Whoopi Goldberg Brings Groundbreaking Comic Moms Mabley to New Audience
Whoopi Goldberg brings the story of America’s first female stand-up comic, Jackie Moms Mabley to HBO with Whoopi Goldberg Presents Moms Mabley, premiering November 18. Goldberg—who put up her own money to produce and direct the documentary and went to Kickstarter for additional funds—told Showbiz 411 at the film’s Tribeca screening earlier this year:
We celebrate all the other firsts. Why haven’t we celebrated the first stand up comedian who was a woman and had been doing it since 1928?
Born Loretta Mary Aitken, Mabley began working as a stand-up in the late 1920s, and made a living on the Chitlin’ Circuit—the vaudeville clubs, speakeasies and theaters throughout the eastern, southern, and upper mid-west areas of the United States where African-American performers were able to perform during segregation.
In the early days of her performances, Mabley wore androgynous clothes on stage and worked blue, performing XXX-rated routines. As she developed her act, Mabley took on the persona of granny or great auntie, wearing a floral house dress and a drooping hat. She took out her dentures for her stand-up routine—at the time dentures were common—and riffed on her character’s desire for young men and her distaste of old ones, addressing the imbalance of sexual power, as well as hitting on politics, race, war, and other social issues.
In Whoopi Goldberg Presents Moms Mabley, Goldberg reveals that Mabley would come off stage, take off her garish frumpy frock, change into tailored slacks and a man’s shirt and shoes, put her teeth back in, and slick back her hair, Moms becoming Mr. Jackie. And her fellow performers didn’t care.
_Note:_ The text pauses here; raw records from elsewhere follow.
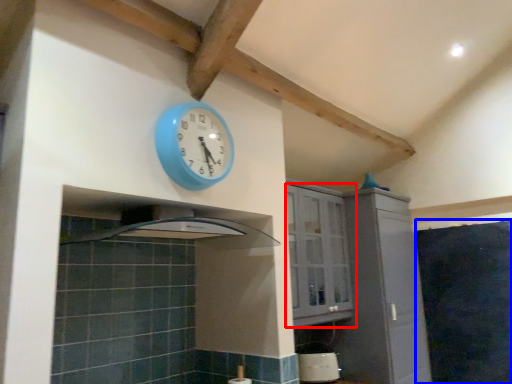
Question: Which of the following is the farthest to the observer, cabinetry (highlighted by a red box) or dark (highlighted by a blue box)?

Choices:
 (A) cabinetry
 (B) dark

Answer: (B)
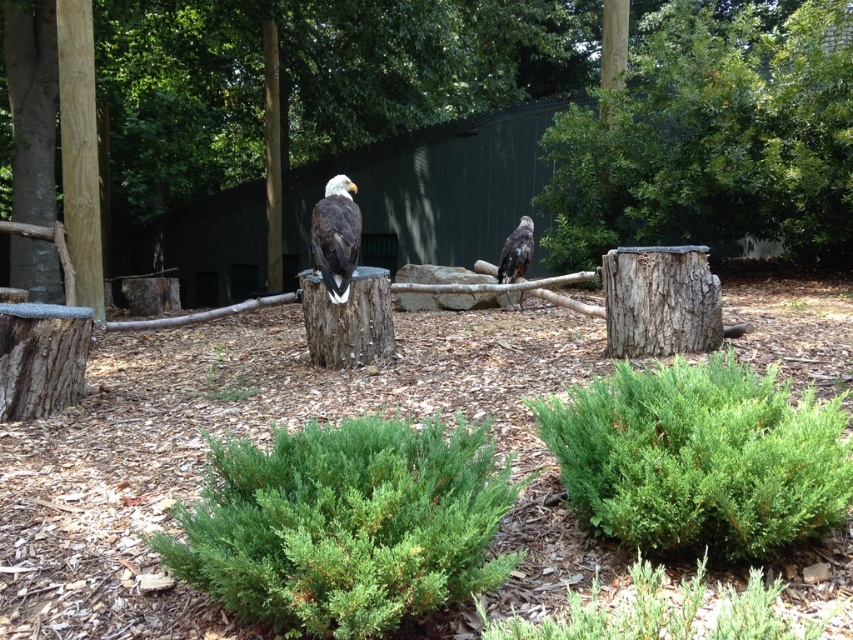
Can you confirm if green leafy bush at upper right is wider than green fuzzy bush at lower center?

Incorrect, green leafy bush at upper right's width does not surpass green fuzzy bush at lower center's.

Which is in front, point (756, 54) or point (361, 442)?

Point (361, 442) is in front.

I want to click on green leafy bush at upper right, so click(711, 138).

Is point (329, 243) positioned after point (265, 10)?

No, (329, 243) is in front of (265, 10).

Who is shorter, dark brown feathers at center or brown wood pole at center?

dark brown feathers at center

Which is behind, point (354, 214) or point (277, 214)?

The point (277, 214) is behind.

You are a GUI agent. You are given a task and a screenshot of the screen. Output one action in this format:
    pyautogui.click(x=<x>, y=<y>)
    Task: Click on the dark brown feathers at center
    This screenshot has height=640, width=853.
    Given the screenshot: What is the action you would take?
    pyautogui.click(x=335, y=236)

Is point (593, 504) positioned in front of point (265, 211)?

Yes, it is in front of point (265, 211).

Does point (643, 372) lie behind point (271, 269)?

No, (643, 372) is closer to viewer.

At what (x,y) coordinates should I click in order to perform the action: click on green leafy bush at lower center. Please return your answer as a coordinate pair (x, y). This screenshot has height=640, width=853. Looking at the image, I should click on [x=699, y=456].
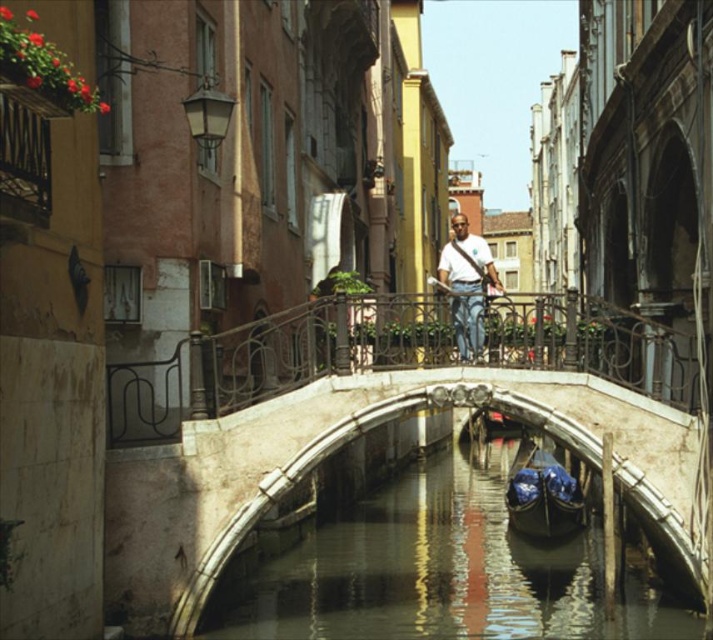
Is point (666, 362) positioned behind point (535, 522)?

That is False.

Between metallic iron bridge at center and black polished wood boat at center, which one is positioned higher?

metallic iron bridge at center is above.

Which is behind, point (170, 406) or point (538, 488)?

Positioned behind is point (538, 488).

Find the location of a particular element. The width and height of the screenshot is (713, 640). metallic iron bridge at center is located at coordinates (272, 360).

Does black polished wood boat at center have a lesser height compared to white fabric shirt at center?

Correct, black polished wood boat at center is not as tall as white fabric shirt at center.

Does point (550, 461) lie behind point (456, 308)?

Yes.

The height and width of the screenshot is (640, 713). What are the coordinates of `black polished wood boat at center` in the screenshot? It's located at (543, 497).

Does white stone bridge at center have a greater width compared to metallic iron bridge at center?

Correct, the width of white stone bridge at center exceeds that of metallic iron bridge at center.

Which is below, white stone bridge at center or metallic iron bridge at center?

white stone bridge at center is lower down.

Where is `white stone bridge at center`? white stone bridge at center is located at coordinates (381, 403).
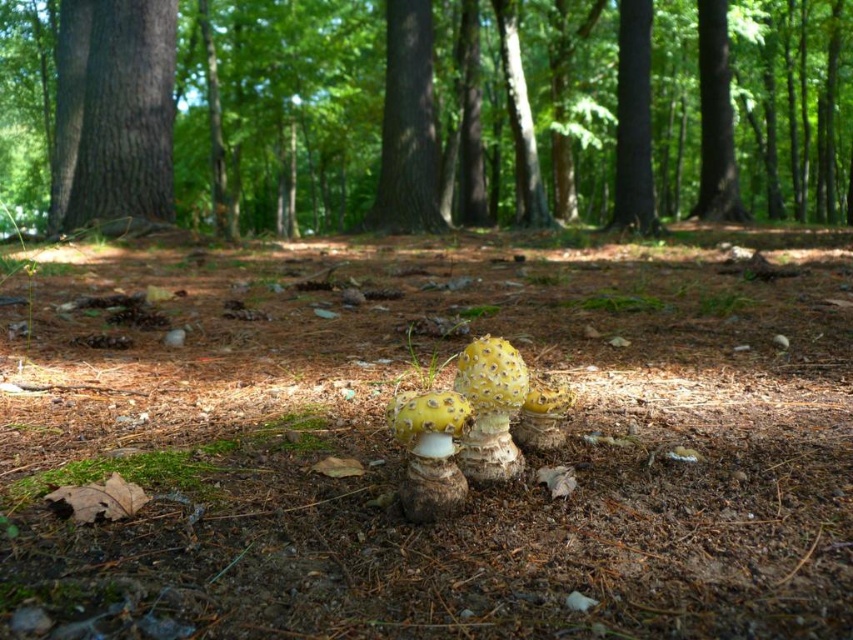
Is the position of smooth bark tree at center less distant than that of smooth dark brown tree trunk at upper center?

That is False.

Does point (407, 17) lie in front of point (653, 202)?

No, it is behind (653, 202).

Find the location of `smooth bark tree at center`. smooth bark tree at center is located at coordinates (407, 125).

This screenshot has height=640, width=853. Find the location of `smooth bark tree at center`. smooth bark tree at center is located at coordinates (407, 125).

What do you see at coordinates (426, 112) in the screenshot? This screenshot has width=853, height=640. I see `brown textured tree trunk at center` at bounding box center [426, 112].

Which is in front, point (605, 211) or point (654, 234)?

Point (654, 234)

This screenshot has height=640, width=853. I want to click on brown textured tree trunk at center, so click(426, 112).

Does point (155, 58) come in front of point (427, 106)?

Yes, point (155, 58) is in front of point (427, 106).

Between point (71, 198) and point (410, 102), which one is positioned behind?

The point (410, 102) is more distant.

Where is `brown textured tree trunk at center`? This screenshot has height=640, width=853. brown textured tree trunk at center is located at coordinates (426, 112).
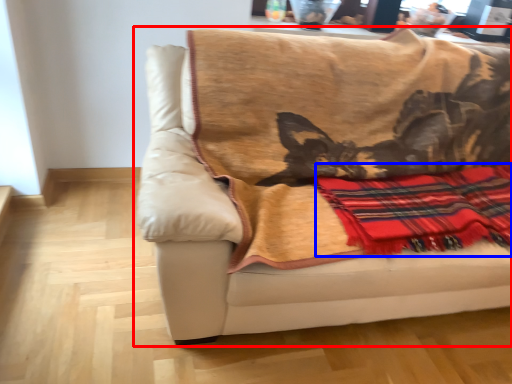
Question: Which point is further to the camera, studio couch (highlighted by a red box) or plaid (highlighted by a blue box)?

Choices:
 (A) studio couch
 (B) plaid

Answer: (B)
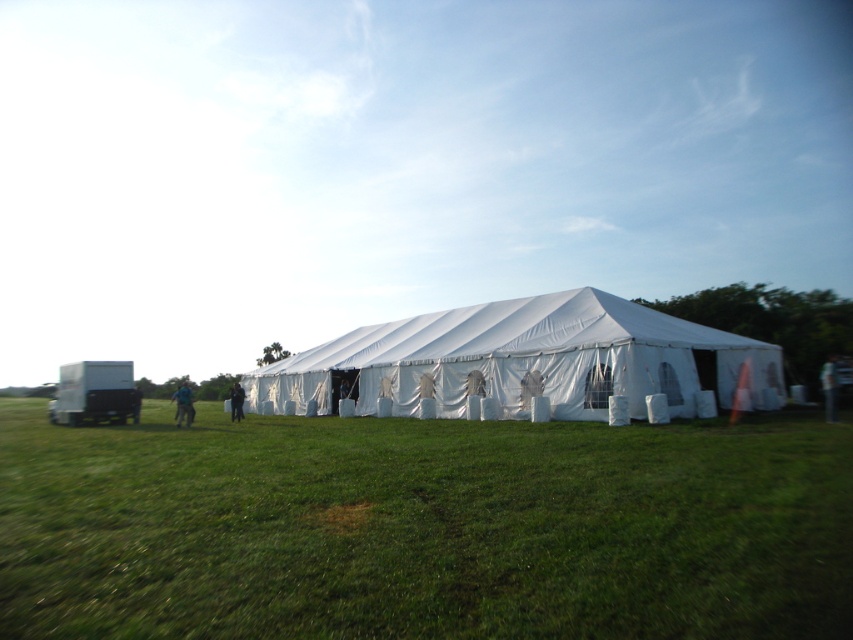
Does green fabric person at right lie in front of blue fabric person at lower left?

Yes, green fabric person at right is closer to the viewer.

Can you confirm if green fabric person at right is positioned to the left of blue fabric person at lower left?

No, green fabric person at right is not to the left of blue fabric person at lower left.

Which is in front, point (825, 394) or point (183, 410)?

Point (825, 394)

In order to click on green fabric person at right in this screenshot , I will do `click(828, 387)`.

Consider the image. Can you confirm if green grass at lower center is thinner than white fabric tent at center?

Correct, green grass at lower center's width is less than white fabric tent at center's.

Who is shorter, green grass at lower center or white fabric tent at center?

green grass at lower center

Where is `green grass at lower center`? The width and height of the screenshot is (853, 640). green grass at lower center is located at coordinates (422, 528).

Locate an element on the screen. The height and width of the screenshot is (640, 853). green grass at lower center is located at coordinates (422, 528).

How much distance is there between green grass at lower center and dark blue fabric at center?

52.23 feet

Does green grass at lower center come in front of dark blue fabric at center?

That is True.

Identify the location of green grass at lower center. (422, 528).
As the Advocate remarks:
That her penchant for the ladies (and for men’s clothing) didn’t matter to her male colleagues reveals just how much they respected her as a performer.
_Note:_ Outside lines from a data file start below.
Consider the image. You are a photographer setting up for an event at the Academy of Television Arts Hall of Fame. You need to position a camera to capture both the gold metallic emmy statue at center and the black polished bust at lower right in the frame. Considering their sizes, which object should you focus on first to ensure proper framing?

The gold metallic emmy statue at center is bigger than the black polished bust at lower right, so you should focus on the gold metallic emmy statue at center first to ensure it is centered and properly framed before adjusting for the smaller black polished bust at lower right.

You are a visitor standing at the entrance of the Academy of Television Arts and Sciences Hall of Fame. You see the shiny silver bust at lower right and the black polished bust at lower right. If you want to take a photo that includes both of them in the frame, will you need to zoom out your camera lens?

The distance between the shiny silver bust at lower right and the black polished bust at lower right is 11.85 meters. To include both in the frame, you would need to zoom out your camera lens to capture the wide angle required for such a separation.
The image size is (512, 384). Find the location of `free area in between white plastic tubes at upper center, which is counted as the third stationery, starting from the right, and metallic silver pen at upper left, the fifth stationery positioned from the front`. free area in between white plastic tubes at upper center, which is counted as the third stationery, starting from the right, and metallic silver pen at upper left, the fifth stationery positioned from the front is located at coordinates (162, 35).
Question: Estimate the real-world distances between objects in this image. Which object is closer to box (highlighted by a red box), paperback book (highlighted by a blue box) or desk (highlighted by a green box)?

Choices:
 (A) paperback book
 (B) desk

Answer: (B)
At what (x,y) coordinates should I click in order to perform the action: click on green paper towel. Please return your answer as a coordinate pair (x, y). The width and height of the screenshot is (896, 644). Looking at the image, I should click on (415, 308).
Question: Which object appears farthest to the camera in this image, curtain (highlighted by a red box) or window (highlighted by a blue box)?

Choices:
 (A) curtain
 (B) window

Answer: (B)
During her research for the documentary, Goldberg found a card picturing Mabley wearing in a man’s suit. It was signed “Mr. Moms,” indicating Moms was open amongst her colleagues. Goldberg points out:
If you’re gay or straight, you can do whatever is universally funny.
A regular performer at both the Cotton Club and the Apollo Theater, Mabley appeared in several films, recorded over twenty albums of her stand up comedy–some on her own label Poontan’–and was embraced in the late 1960s and 70s by television, appearing on Ed Sullivan Show, Merv Griffin, The Smothers Brothers Comedy Hour, the Grammys and other shows. At age 75 she recorded “Abraham, Martin and John,” scoring a Top 40 hit, making her the oldest person to do so (and she still holds that record!). At the peak of her career she was making $10,000 a week, breaking the ground and laying the foundation for women comics like Phyllis Diller and Joan Rivers to the Queens of Comedy, Kathy Griffin and Ellen DeGeneres. Moms Mabley, a businesswoman and lesbian during segregation, crossed the color barrier and kicked ass on stage and off.
At age 79, she came full circle, coming out loud and proud as a lesbian and became, according to Queers in History,
the first XXX-rated lesbian stand-up comic.
Just months before her death, “The Funniest Woman in the World” performed at the Michigan Women’s Festival.
During a question and answer session after the doc screened at Tribeca earlier this year, Whoopi Goldberg explained part of Mabley’s appeal:
She didn’t care where she was, she would pull those teeth out, and to me, this freedom to be yourself, for seventy seven years is the highlight of life to me because, you know, it’s okay to be gay, it’s okay to be individual, it’s okay to have a point of view. She made me realize that whatever you did you had to stand on your own two feet and know who you are.
Goldberg made the documentary—which features historic photos and clips of Mabley performing as well as interviews with Harry Belafonte, Sidney Poiter, Quincy Jones, Bill Cosby, Arsenio Hall, Eddie Murphy, Joan Rivers, Kathy Griffin, Jerry Stiller and Anne Meara—because, as she told the Advocate:
A lot of young people have no sense of history. No sense of history of the United States. Moms is a great magnifying glass into the past.